Each line of the data must be written out again verbatim; no image belongs in the copy.

__Provided data__.
= = = = = = =
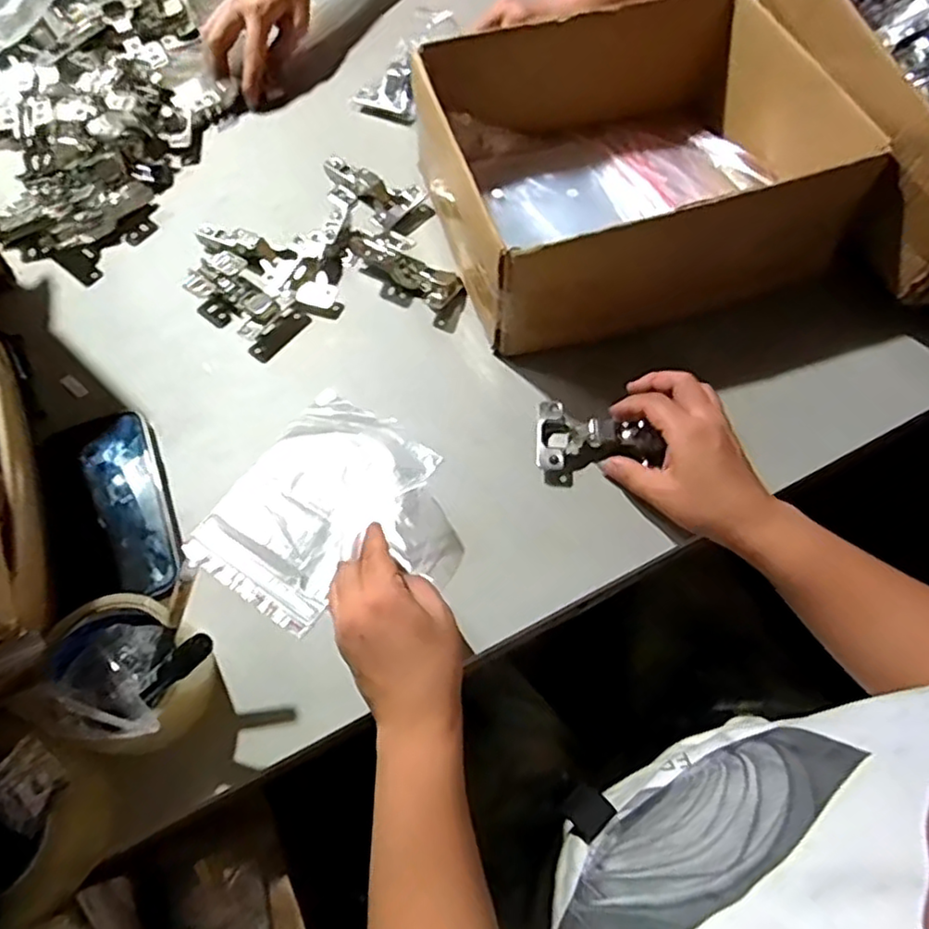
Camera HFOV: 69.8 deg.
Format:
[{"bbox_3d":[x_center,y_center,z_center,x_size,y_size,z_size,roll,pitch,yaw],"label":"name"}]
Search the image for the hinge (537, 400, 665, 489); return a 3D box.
= = = = = = =
__Result for this exercise__.
Camera HFOV: 69.8 deg.
Format:
[{"bbox_3d":[x_center,y_center,z_center,x_size,y_size,z_size,roll,pitch,yaw],"label":"name"}]
Search the image for the hinge (537, 400, 665, 489); return a 3D box.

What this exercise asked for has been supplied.